The delivered goods shall remain the property of the Seller until full payment of all claims arising from the respective contract has been received. In relation to entrepreneurs, the retention of title shall also apply until all claims arising from the ongoing business relationship with the customer have been settled.

 

§ 6 Warranty

(1) The statutory warranty rights shall apply.

(2) In relation to consumers, the limitation period for warranty claims for new goods is two years from delivery of the goods. For used goods, the limitation period may be reduced to one year, provided the customer is informed of this before conclusion of the contract. In relation to entrepreneurs, the warranty period for new goods is one year; for used goods, warranty is excluded to the extent permitted by law.

(3) Damage resulting from improper handling, installation, commissioning, operation, or storage by the customer does not give rise to warranty claims against the Seller.

(4) The customer must notify the Seller of defects without undue delay. If the customer is an entrepreneur, Sections 377 et seq. of the German Commercial Code (HGB) shall additionally apply.

(5) In the event of justified warranty claims, the Seller shall initially be entitled to subsequent performance. If subsequent performance fails, the customer may reduce the purchase price or withdraw from the contract in accordance with statutory provisions.

§ 7 Transport Damage

If goods are delivered with obvious damage to the packaging or contents, the customer should complain to the carrier immediately and inform the Seller as quickly as possible by email or another communication channel, without prejudice to the customer’s warranty rights, so that any claims against the transport service provider can be preserved.

 

§ 8 Liability

(1) The Seller shall be liable without limitation in cases of intent and gross negligence, and for damages resulting from injury to life, body, or health.

(2) In the event of slight negligence in the breach of essential contractual obligations, the Seller shall only be liable for foreseeable damages typical for the contract. Essential contractual obligations are those obligations whose fulfillment is essential for the proper performance of the contract and on whose compliance the customer may regularly rely.

(3) Otherwise, the Seller’s liability is excluded to the extent permitted by law.

(4) The above limitations of liability shall also apply in favor of the Seller’s legal representatives, employees, and vicarious agents.

§ 9 Data Protection

The Seller processes the customer’s personal data only within the scope of applicable data protection laws, in particular the General Data Protection Regulation (GDPR), and only to the extent necessary for contract processing.

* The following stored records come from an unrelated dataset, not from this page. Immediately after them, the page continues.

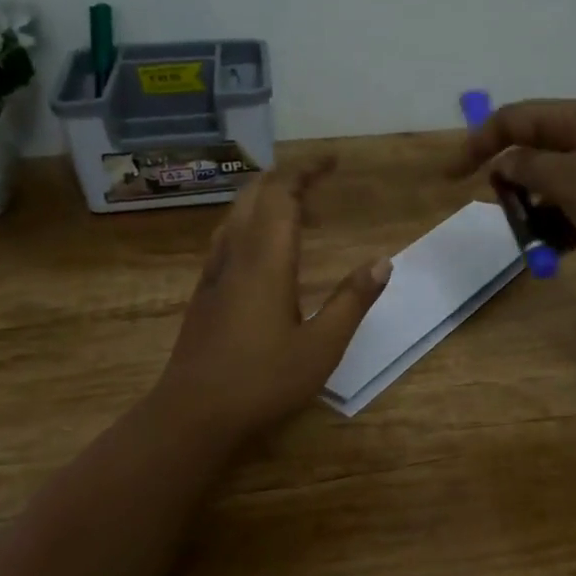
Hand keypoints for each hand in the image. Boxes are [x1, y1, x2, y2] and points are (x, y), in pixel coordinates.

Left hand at [155, 159, 390, 441]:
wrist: (193, 414)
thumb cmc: (262, 381)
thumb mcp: (322, 347)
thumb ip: (352, 301)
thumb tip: (382, 262)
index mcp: (265, 261)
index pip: (281, 195)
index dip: (305, 171)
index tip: (333, 161)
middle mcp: (235, 256)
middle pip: (254, 196)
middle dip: (286, 179)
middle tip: (320, 182)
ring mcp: (214, 273)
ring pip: (236, 215)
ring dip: (266, 200)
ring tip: (300, 211)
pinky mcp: (204, 292)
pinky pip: (227, 237)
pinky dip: (251, 224)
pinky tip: (265, 249)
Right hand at [447, 98, 575, 277]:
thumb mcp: (571, 181)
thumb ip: (530, 169)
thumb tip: (505, 161)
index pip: (515, 119)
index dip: (478, 143)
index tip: (451, 177)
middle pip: (536, 153)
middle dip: (512, 186)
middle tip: (505, 218)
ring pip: (558, 187)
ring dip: (539, 213)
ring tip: (532, 244)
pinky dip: (565, 228)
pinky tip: (556, 252)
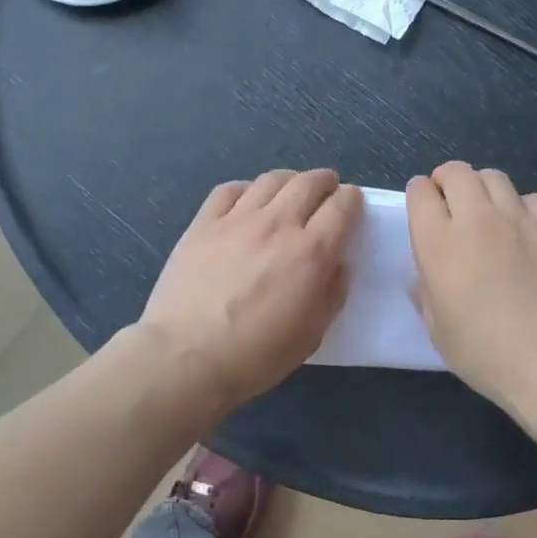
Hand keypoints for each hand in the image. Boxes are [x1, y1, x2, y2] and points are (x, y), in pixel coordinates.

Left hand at [140, 168, 362, 415]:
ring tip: (291, 189)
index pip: (342, 206)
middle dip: (325, 181)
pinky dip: (247, 188)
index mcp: (311, 252)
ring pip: (271, 180)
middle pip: (308, 183)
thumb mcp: (311, 335)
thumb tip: (337, 264)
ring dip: (290, 180)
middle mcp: (277, 224)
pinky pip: (229, 190)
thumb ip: (331, 293)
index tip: (352, 204)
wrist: (184, 357)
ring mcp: (237, 220)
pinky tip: (248, 200)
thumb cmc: (255, 356)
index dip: (352, 200)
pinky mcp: (203, 224)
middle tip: (327, 188)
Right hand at [407, 162, 536, 406]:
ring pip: (494, 177)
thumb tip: (426, 278)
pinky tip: (524, 230)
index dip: (419, 195)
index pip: (420, 192)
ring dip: (482, 188)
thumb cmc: (486, 353)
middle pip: (456, 172)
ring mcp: (519, 219)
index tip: (423, 209)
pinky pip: (532, 198)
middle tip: (450, 202)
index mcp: (438, 243)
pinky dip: (521, 206)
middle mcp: (476, 219)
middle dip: (447, 180)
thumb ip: (427, 294)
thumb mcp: (438, 331)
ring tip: (487, 211)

Further information can be found in the Seller’s Privacy Policy on the website.

 

§ 10 Right of Withdrawal for Consumers

Consumers have the statutory right of withdrawal in accordance with the separate withdrawal policy made available in the online shop and during the ordering process.

 

§ 11 Final Provisions

(1) Should individual provisions of these Terms and Conditions be or become invalid in whole or in part, the validity of the remaining provisions shall remain unaffected.

(2) German law shall apply to contracts with entrepreneurs. For consumers, the mandatory consumer protection provisions of the country of habitual residence shall apply to the extent they cannot be excluded under the applicable law.